---------- ENTRIES SHOWN

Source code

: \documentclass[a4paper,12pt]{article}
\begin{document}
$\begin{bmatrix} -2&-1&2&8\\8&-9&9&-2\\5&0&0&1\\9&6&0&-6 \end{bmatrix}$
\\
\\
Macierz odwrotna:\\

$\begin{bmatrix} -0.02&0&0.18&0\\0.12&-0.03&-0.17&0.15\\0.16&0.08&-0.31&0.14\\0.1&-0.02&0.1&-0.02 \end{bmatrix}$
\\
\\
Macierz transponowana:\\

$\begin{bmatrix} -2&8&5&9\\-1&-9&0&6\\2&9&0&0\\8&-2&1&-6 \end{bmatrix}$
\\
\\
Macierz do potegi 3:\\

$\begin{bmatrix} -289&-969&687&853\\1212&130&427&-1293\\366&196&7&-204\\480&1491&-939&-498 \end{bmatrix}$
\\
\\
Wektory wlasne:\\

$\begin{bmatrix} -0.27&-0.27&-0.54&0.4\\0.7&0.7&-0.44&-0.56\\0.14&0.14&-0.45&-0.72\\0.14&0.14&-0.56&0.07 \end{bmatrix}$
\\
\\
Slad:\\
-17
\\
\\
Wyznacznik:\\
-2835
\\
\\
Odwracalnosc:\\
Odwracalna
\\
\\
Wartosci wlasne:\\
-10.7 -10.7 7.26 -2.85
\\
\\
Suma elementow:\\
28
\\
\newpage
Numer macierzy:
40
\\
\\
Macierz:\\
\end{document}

--------------------

# [WORK REQUIRED]
Within the listing, count the lines that contain the word "begin", and give the count by itself.

# [COMPLETED EXERCISE]
6